Beginning its five burn mission, the Briz-M upper stage will ignite its S5.98 engine after a very brief coast to conduct a burn of four and a half minutes that puts the stack into a Low Earth Orbit for a coast phase of a little over 50 minutes to set up for a long burn on the ascending node of the orbit with a duration of nearly 18 minutes to raise the apogee of the orbit to 5,000 Kilometers, placing the apogee passage close to the equator.

>>Flight Profile, Timeline & Ground Track

Image: Khrunichev
Image: Khrunichev

Next is a coast phase of nearly an entire orbit so that the next burn can again take place around the perigee of the orbit, on the next ascending node, to continue raising the apogee to reach Geostationary Altitude at 35,800 Kilometers. The third and fourth burn are conducted as a pair, amounting to a total of 17.5 minutes, only separated by a brief coast during which the spent Auxiliary Propellant Tank is jettisoned from the Briz-M.
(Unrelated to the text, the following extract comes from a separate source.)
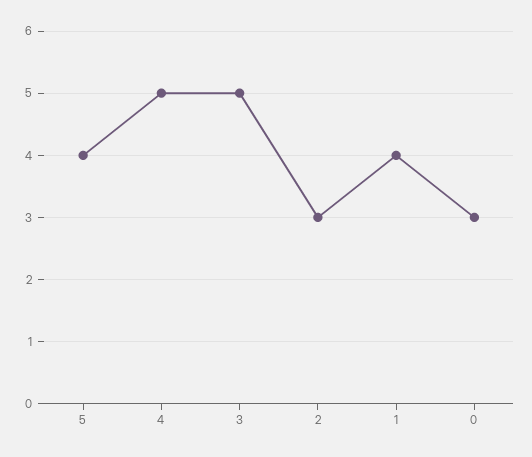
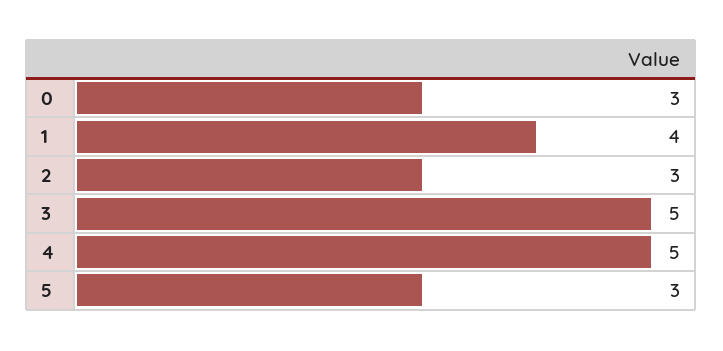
5: 4 -> 3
After the conclusion of the fourth burn, Briz-M will coast for over five hours to be able to climb all the way up to the apogee of the orbit for the final burn of the mission that serves as a perigee-raising maneuver and a plane-change, reducing the inclination of the orbit. Turksat-4B is set to separate nine hours and 13 minutes after liftoff, targeting an orbit of 9,281 by 35,786 Kilometers at an inclination of 13.2 degrees.